───── DATA SUPPLIED
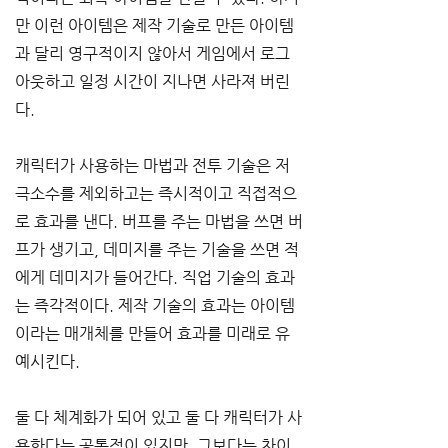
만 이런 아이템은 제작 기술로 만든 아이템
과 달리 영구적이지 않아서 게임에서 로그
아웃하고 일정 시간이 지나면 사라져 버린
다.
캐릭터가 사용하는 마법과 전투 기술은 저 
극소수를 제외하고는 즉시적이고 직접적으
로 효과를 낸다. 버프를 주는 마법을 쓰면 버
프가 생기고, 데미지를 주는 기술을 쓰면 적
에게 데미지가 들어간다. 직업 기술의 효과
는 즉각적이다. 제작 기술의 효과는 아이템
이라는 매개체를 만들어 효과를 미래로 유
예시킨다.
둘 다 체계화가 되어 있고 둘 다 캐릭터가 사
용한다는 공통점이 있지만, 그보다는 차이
──────────
───── DATA SUPPLIED
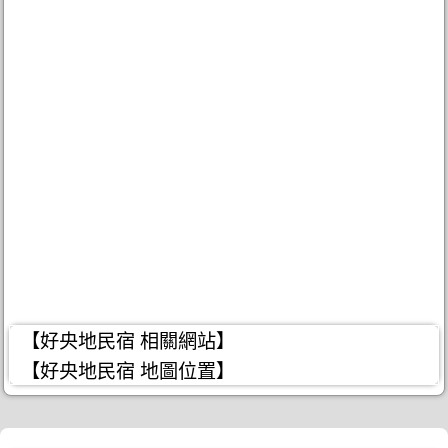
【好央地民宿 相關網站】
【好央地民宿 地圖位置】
──────────
- _TASK STATEMENT_: The range runs from the line with "에게 데미지가 들어간다. 직업 기술의 효과" up to and including the line with "용한다는 공통점이 있지만, 그보다는 차이" in the listing above; please write out exactly those lines and nothing more.

- _RESPONSE TO THE EXERCISE_:
에게 데미지가 들어간다. 직업 기술의 효과
는 즉각적이다. 제작 기술의 효과는 아이템
이라는 매개체를 만들어 효과를 미래로 유
예시킨다.
둘 다 체계화가 되어 있고 둘 다 캐릭터가 사
용한다는 공통점이 있지만, 그보다는 차이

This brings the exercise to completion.